[[ PROVIDED MATERIAL, beginning ]]

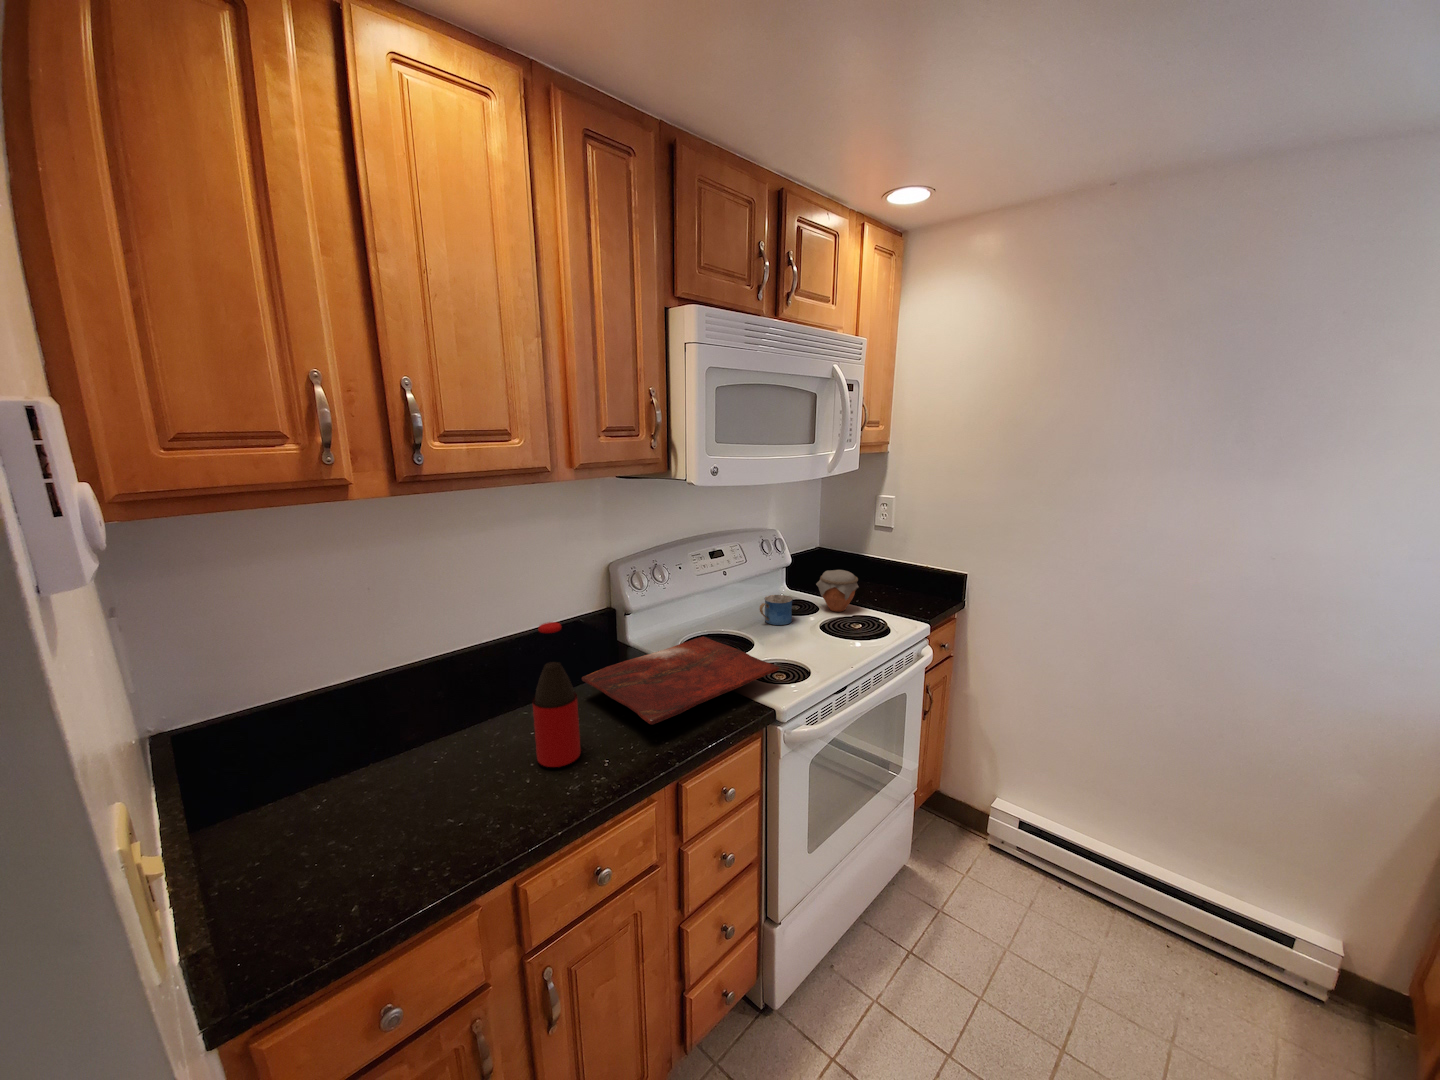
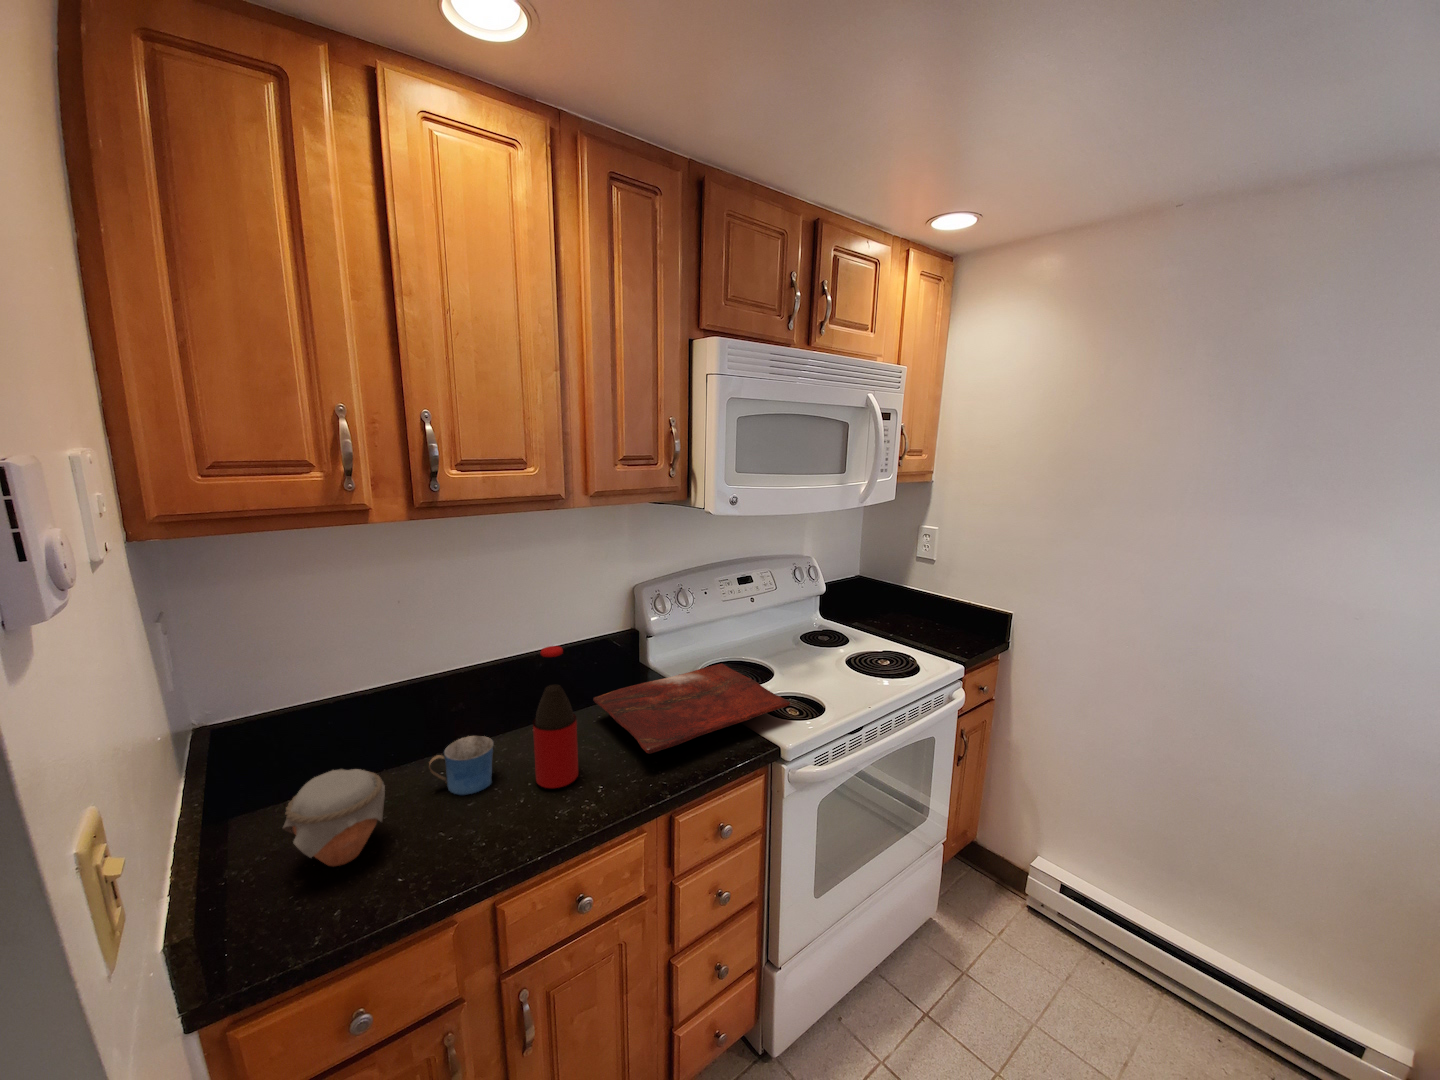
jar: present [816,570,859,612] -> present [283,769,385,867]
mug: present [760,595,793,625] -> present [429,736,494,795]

[[ PROVIDED MATERIAL, end ]]
[[ PROVIDED MATERIAL, beginning ]]

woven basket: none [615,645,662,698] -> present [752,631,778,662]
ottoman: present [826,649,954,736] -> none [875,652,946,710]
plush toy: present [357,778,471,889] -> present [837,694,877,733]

[[ PROVIDED MATERIAL, end ]]
[[ PROVIDED MATERIAL, beginning ]]

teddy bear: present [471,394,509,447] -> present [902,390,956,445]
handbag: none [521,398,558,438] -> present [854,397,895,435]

[[ PROVIDED MATERIAL, end ]]

WORK TASK: Would you please copy every line from the listing above that contains the word "none"?

SOLVED PROBLEM:
woven basket: none [615,645,662,698] -> present [752,631,778,662]
ottoman: present [826,649,954,736] -> none [875,652,946,710]
handbag: none [521,398,558,438] -> present [854,397,895,435]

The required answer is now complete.